Question

I have a relationship table :

create_table "animal_friends", :force => true do |t|
    t.integer  "animal_id"
    t.integer  "animal_friend_id"
    t.datetime "created_at"
    t.datetime "updated_at"
    t.integer  "status_id",        :default => 1
  end

linking animals to others. Best way to retreive associations in SQL is :

SELECT animals.* 
from animals join animal_friends as af 
  on animals.id = 
    case when af.animal_id = #{id} then af.animal_friend_id else af.animal_id end 
WHERE #{id} in (af.animal_id, af.animal_friend_id)

And I can't find a way to create a proper has_many relation in rails with this. Apparently, there's no way to provide joining conditions for has_many.

I'm currently using a finder_sql :

has_many :friends, :class_name => "Animal", :finder_sql => 'SELECT animals.* from animals join animal_friends as af on animals.id = case when af.animal_id = #{id} then af.animal_friend_id else af.animal_id end ' +
 'WHERE #{id} in (af.animal_id, af.animal_friend_id) and status_id = #{Status::CONFIRMED.id}'  

but this method has the great disadvantage of breaking activerecord magic.
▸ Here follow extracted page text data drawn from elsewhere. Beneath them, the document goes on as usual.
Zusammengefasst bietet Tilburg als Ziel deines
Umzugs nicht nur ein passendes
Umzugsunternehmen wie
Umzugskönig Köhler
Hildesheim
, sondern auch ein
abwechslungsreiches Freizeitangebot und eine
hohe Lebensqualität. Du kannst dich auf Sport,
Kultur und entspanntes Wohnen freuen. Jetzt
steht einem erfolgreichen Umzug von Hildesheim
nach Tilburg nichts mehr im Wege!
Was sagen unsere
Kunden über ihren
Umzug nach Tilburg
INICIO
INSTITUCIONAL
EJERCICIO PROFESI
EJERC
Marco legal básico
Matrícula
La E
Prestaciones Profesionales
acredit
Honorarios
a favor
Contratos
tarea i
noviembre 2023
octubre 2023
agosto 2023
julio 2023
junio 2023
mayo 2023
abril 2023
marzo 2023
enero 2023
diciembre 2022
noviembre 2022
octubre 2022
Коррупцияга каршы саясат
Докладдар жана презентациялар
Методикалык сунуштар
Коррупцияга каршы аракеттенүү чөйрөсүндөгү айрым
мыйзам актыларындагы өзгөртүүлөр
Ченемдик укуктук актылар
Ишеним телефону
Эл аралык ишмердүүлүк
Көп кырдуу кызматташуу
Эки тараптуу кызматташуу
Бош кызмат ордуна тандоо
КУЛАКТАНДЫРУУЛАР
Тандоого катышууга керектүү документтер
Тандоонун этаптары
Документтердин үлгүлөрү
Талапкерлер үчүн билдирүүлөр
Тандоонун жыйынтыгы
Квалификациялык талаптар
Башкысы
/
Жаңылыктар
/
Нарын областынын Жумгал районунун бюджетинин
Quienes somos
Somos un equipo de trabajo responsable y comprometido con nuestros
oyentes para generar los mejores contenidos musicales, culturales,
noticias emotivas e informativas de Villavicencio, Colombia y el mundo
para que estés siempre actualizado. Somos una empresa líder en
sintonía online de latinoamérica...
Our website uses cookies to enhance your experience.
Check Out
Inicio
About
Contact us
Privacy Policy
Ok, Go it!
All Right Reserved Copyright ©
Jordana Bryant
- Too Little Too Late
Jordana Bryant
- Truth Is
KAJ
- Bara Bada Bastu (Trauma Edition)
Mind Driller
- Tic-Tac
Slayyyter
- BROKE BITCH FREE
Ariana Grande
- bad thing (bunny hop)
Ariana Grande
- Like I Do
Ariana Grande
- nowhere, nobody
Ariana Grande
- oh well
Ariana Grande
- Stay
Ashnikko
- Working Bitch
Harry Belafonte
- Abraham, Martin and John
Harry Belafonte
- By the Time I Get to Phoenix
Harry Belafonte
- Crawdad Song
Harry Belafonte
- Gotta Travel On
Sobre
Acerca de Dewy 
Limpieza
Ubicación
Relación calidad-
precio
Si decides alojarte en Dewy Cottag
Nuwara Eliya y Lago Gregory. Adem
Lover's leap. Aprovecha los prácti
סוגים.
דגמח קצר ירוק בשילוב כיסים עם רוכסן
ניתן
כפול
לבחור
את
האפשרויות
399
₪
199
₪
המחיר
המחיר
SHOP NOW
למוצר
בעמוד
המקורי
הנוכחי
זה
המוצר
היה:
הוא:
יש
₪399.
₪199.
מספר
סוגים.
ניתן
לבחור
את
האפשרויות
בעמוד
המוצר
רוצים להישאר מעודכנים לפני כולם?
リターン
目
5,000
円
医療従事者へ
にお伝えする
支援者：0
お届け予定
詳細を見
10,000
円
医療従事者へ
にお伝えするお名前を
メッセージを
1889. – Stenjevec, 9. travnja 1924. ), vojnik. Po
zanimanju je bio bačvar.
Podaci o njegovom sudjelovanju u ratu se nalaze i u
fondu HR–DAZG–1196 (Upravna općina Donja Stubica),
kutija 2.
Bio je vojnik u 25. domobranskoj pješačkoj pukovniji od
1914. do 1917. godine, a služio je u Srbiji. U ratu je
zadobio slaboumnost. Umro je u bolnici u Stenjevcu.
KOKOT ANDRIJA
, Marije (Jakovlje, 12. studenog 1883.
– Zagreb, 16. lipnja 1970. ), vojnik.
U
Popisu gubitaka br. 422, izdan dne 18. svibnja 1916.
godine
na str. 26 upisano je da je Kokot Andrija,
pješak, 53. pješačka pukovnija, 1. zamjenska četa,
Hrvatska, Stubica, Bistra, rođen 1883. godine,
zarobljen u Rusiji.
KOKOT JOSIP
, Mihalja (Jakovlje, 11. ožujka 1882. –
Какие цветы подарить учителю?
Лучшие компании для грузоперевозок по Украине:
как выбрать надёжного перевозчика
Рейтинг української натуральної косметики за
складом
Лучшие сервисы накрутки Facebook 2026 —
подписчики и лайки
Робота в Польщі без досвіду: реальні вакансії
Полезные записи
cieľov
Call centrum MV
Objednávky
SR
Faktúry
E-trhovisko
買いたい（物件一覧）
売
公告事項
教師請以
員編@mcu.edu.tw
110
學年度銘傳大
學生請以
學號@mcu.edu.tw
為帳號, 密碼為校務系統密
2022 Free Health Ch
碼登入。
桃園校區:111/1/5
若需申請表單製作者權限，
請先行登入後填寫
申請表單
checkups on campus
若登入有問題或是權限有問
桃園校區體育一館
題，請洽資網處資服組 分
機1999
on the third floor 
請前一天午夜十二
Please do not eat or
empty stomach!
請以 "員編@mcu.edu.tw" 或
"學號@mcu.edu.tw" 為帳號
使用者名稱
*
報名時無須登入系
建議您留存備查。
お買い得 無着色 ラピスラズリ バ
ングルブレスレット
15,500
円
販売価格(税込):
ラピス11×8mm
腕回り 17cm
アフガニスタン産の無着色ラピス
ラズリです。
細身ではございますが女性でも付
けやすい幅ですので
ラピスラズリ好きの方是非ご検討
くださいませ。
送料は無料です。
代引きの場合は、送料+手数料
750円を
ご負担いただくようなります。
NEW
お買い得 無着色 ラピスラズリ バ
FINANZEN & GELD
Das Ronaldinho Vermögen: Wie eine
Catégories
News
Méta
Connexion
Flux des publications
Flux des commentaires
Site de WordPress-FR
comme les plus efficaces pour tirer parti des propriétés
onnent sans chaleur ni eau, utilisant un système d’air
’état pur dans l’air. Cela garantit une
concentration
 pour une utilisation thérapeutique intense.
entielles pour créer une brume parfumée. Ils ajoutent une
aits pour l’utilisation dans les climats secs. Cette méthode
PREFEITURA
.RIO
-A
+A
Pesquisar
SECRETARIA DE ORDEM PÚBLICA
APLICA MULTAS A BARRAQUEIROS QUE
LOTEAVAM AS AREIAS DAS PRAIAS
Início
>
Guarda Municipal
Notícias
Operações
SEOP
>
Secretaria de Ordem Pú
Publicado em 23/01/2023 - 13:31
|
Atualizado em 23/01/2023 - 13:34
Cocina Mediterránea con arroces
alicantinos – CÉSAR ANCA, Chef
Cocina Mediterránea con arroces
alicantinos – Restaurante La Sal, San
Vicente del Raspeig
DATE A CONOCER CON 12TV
For instance :

@animal.friends.first 

will execute the finder_sql without limit, fetching thousands of rows, then taking the first of the array (and loosing several precious seconds / req).

I guess it's a missing feature from AR, but I'd like to be sure first :) Thanks

Was it helpful?

Solution

You could solve this on the database level with a view, which would be the correct method anyway.

CREATE VIEW with_inverse_animal_friends (
  SELECT id,
         animal_id,
         animal_friend_id,
         created_at,
         updated_at,
         status_id
    FROM animal_friends
   UNION
  SELECT id,
         animal_friend_id AS animal_id,
         animal_id AS animal_friend_id,
         created_at,
         updated_at,
         status_id
    FROM animal_friends
)

If you dont want to have double entries for friends with relations both ways you could do this:

CREATE VIEW unique_animal_friends (
  SELECT MIN(id), animal_id, animal_friend_id, MIN(created_at), MAX(updated_at), MIN(status_id)
    FROM
   (SELECT id,
           animal_id,
           animal_friend_id,
           created_at,
           updated_at,
           status_id
      FROM animal_friends
     UNION
    SELECT id,
           animal_friend_id AS animal_id,
           animal_id AS animal_friend_id,
           created_at,
           updated_at,
           status_id
      FROM animal_friends) AS all_animal_friends
  GROUP BY animal_id, animal_friend_id
)

You would need a way to decide which status_id to use in case there are two conflicting ones. I chose MIN(status_id) but that is probably not what you want.

In Rails you can do this now:

class Animal < ActiveRecord::Base
  has_many :unique_animal_friends
  has_many :friends, :through => :unique_animal_friends
end

class UniqueAnimalFriend < ActiveRecord::Base
  belongs_to :animal
  belongs_to :friend, :class_name => "Animal"
end

This is out of my head and not tested. Also, you might need some plugin for view handling in rails (like "redhillonrails-core").

OTHER TIPS

There is a plugin that does what you want.

There is a post about it here.

There is an alternative here.

Both allow you do to joining conditions and are just using lazy initialization. So you can use dynamic conditions. I find the former prettier, but you can use the latter if you don't want to install plugins.

The two ways to create many to many relationships in active record are has_and_belongs_to_many and has_many :through. This site critiques the differences between the two. You don't have to write any SQL using these methods.